TASK GOAL
Your job is to transcribe all the records that follow, excluding any pictures.

- - -

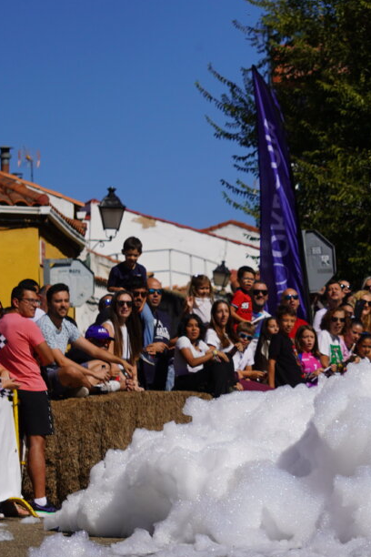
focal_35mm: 204
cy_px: 354
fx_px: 3154
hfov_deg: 6.7
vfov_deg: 10.1
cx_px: 469
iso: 100
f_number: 5.6
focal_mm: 65
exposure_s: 1/2000
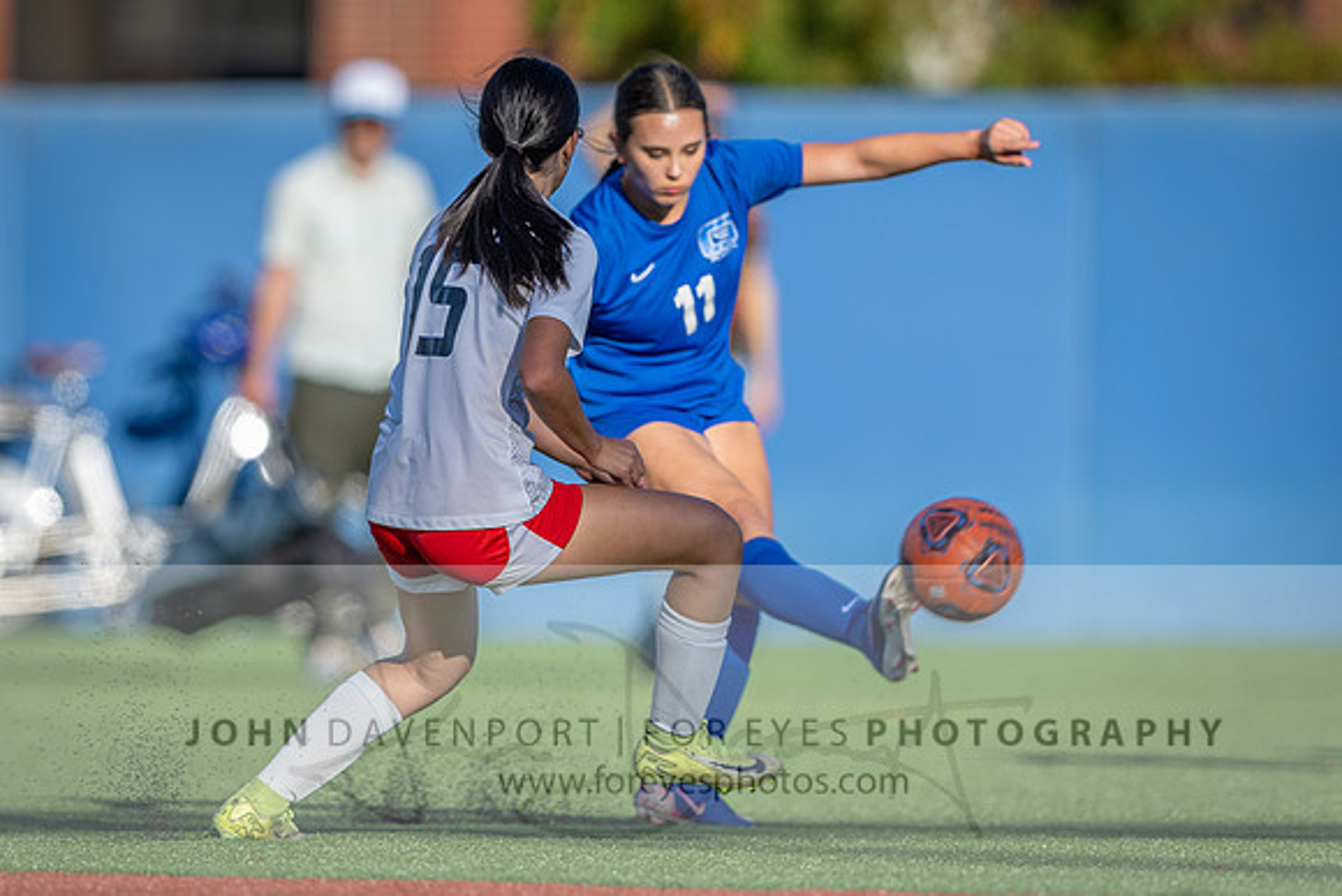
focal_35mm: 778
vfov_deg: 1.8
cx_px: 535
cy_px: 359
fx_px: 29014
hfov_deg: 2.6
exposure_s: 1/1000
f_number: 3.2
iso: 64
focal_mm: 400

- - -

SOLUTION FOR THIS EXERCISE
focal_35mm: 204
cy_px: 354
fx_px: 3154
hfov_deg: 6.7
vfov_deg: 10.1
cx_px: 469
iso: 100
f_number: 5.6
focal_mm: 65
exposure_s: 1/2000
focal_35mm: 778
vfov_deg: 1.8
cx_px: 535
cy_px: 359
fx_px: 29014
hfov_deg: 2.6
exposure_s: 1/1000
f_number: 3.2
iso: 64
focal_mm: 400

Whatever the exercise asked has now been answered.